> [Task A] According to the article summaries, what percentage of patients with Parkinson disease have olfactory problems?
> [Task B] Does each statement agree with the article summaries? Answer yes or no for each, quoting the deciding words. (i) Olfactory dysfunction is the most common symptom of Parkinson disease. (ii) The study of perivascular spaces used 3T and T1-weighted images from nearly 2000 individuals. (iii) Dilated PVS in the basal ganglia were more common in women.
> [Task C] Quote the article summaries word for word, everything from "Fellows’ Journal Club" down to "were also prevalent.".

Association of Olfactory Bulb Volume and Olfactory Sulcus Depth with Olfactory Function in Patients with Parkinson Disease • J. Wang, H. You, J.-F. Liu, D.-F. Ni, Z.-X. Zhang, and J. Guan
Before reading this article, I did not know that olfactory problems are as common as tremor in patients with Parkinson disease (70-90%). After rigidity/akinesia, olfactory dysfunction is the second most common symptom. Actually, Parkinson disease may be an olfactory disorder! Lewy bodies and subsequent atrophy happen initially in the olfactory bulbs and entorhinal cortex. The authors looked at olfactory bulb volume and depth of the olfactory sulci, correlated their findings with olfactometric tests, and compared their 20 patients with healthy controls. Abnormal volumes, depths, and olfaction tests were present in all patients with Parkinson disease but not in the controls. Their results provide evidence that early olfactory dysfunction in patients with Parkinson disease may be a primary consequence of damage to the olfactory bulb. Neuroimaging of olfactory structures together with the assessment of olfactory function may be used to identify patients with Parkinson disease.

Fellows’ Journal Club

Frequency and Location of Dilated Virchow-Robin Spaces in Elderly People: A Population-Based 3D MR Imaging Study • Y.-C. Zhu, C. Dufouil, B. Mazoyer, A. Soumaré, F. Ricolfi, C. Tzourio, and H. Chabriat
More about the perivascular spaces…where exactly are they located in older folks? We have come to accept the fact that as we get older, we have more of these and that patients with cerebrovascular disease also have more PVS. The authors used 3T and T1-weighted images from nearly 2000 individuals to evaluate the PVS. Dilated PVS were seen in the basal ganglia and white matter in all subjects and correlated with advancing age. Dilated PVS in the basal ganglia were more common in men. Large PVS were seen in one-third of individuals. Conclusion: dilated PVS were always detected in the basal ganglia or white matter in elderly people, and large PVS were also prevalent.

> [Data excerpts]
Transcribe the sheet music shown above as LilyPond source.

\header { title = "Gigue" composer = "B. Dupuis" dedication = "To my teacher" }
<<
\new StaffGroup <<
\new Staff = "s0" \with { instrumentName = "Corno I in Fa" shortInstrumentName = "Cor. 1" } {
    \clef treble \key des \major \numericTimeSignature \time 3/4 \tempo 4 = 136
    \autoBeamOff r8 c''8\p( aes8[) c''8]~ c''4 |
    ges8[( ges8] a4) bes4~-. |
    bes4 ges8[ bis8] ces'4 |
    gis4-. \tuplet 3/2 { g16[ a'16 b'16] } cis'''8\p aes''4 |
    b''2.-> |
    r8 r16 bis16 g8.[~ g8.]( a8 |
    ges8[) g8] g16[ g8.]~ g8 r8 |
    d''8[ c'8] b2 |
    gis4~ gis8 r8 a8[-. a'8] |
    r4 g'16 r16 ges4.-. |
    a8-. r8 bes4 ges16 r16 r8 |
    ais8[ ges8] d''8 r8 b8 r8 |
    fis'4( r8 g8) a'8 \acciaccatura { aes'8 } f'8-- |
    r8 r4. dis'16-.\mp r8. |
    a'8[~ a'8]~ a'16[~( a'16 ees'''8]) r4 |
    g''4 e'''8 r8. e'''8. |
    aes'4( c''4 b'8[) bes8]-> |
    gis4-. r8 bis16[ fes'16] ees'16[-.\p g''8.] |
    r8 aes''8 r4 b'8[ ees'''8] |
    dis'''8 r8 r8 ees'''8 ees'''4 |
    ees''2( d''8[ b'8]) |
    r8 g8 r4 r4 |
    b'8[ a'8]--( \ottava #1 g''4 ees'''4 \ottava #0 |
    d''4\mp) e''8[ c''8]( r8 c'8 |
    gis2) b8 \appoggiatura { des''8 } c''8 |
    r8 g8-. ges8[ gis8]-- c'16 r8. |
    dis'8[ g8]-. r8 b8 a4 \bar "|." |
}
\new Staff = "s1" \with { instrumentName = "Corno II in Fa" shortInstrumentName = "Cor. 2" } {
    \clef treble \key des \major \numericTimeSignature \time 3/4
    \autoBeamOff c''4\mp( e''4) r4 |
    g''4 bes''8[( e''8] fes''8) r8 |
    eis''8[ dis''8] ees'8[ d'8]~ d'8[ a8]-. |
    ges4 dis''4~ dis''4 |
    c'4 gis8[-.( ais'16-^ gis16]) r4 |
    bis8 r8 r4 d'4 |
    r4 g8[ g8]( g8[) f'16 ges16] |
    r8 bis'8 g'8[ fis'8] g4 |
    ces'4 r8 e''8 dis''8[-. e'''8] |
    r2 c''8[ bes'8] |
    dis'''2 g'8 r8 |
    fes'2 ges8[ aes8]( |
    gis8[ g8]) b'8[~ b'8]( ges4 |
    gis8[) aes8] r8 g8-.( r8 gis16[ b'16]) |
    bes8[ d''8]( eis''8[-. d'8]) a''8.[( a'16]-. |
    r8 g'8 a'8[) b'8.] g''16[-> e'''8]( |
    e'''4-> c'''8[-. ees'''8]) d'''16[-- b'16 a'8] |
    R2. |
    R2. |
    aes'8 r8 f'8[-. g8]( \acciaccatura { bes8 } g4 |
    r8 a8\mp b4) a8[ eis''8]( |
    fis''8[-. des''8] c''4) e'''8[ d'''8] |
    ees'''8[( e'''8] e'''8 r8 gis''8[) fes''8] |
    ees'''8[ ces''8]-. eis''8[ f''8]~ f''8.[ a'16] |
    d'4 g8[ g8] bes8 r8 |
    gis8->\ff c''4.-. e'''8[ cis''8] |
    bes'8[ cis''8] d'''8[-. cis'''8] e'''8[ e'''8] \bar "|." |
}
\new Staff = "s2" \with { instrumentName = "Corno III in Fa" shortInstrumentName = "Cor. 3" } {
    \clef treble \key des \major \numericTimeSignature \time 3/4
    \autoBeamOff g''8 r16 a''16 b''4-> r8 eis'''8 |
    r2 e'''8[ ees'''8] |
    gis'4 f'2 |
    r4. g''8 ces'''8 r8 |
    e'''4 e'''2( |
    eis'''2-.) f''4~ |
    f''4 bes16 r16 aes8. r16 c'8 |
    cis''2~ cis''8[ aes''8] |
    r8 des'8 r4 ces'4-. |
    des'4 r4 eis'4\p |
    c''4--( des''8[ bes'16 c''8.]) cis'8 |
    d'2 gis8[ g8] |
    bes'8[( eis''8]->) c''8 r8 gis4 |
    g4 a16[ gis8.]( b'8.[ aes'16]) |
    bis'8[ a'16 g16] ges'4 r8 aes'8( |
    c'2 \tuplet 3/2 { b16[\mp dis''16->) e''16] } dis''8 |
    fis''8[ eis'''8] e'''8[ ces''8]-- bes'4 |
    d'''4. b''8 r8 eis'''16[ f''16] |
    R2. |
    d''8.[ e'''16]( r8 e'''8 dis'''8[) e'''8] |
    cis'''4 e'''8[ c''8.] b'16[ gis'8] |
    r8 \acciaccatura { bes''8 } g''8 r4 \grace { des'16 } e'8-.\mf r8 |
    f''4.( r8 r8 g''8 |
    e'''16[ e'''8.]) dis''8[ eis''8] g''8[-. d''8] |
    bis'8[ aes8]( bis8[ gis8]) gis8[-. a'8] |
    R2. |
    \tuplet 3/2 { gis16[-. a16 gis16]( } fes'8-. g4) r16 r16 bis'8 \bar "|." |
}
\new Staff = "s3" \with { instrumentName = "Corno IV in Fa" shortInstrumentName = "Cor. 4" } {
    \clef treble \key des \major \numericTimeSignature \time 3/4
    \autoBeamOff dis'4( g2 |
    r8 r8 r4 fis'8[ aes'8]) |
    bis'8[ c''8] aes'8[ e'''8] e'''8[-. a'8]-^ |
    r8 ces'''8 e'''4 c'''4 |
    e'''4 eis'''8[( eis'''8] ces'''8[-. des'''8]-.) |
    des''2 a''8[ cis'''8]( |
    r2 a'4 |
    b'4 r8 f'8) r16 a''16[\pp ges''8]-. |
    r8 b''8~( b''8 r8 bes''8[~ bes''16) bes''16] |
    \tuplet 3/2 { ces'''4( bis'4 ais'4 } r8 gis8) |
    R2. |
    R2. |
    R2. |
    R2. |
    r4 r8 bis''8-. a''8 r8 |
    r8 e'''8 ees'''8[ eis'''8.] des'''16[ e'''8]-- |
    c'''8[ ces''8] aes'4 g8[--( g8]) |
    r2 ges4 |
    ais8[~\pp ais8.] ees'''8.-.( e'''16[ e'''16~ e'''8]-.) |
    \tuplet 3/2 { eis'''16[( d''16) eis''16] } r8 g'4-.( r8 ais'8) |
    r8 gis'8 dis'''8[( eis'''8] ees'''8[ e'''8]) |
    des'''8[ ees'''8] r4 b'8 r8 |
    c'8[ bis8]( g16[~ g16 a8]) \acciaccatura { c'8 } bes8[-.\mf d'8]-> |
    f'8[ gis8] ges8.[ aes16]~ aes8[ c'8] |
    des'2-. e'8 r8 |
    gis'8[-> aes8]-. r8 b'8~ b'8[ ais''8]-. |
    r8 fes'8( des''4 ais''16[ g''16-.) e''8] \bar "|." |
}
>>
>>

> [Exercise response A] 70-90%

> [Exercise response B]
(i) No: "After rigidity/akinesia, olfactory dysfunction is the second most common symptom."
(ii) Yes: "The authors used 3T and T1-weighted images from nearly 2000 individuals to evaluate the PVS."
(iii) No: "Dilated PVS in the basal ganglia were more common in men."

> [Exercise response C]
Fellows’ Journal Club

Frequency and Location of Dilated Virchow-Robin Spaces in Elderly People: A Population-Based 3D MR Imaging Study • Y.-C. Zhu, C. Dufouil, B. Mazoyer, A. Soumaré, F. Ricolfi, C. Tzourio, and H. Chabriat
More about the perivascular spaces…where exactly are they located in older folks? We have come to accept the fact that as we get older, we have more of these and that patients with cerebrovascular disease also have more PVS. The authors used 3T and T1-weighted images from nearly 2000 individuals to evaluate the PVS. Dilated PVS were seen in the basal ganglia and white matter in all subjects and correlated with advancing age. Dilated PVS in the basal ganglia were more common in men. Large PVS were seen in one-third of individuals. Conclusion: dilated PVS were always detected in the basal ganglia or white matter in elderly people, and large PVS were also prevalent.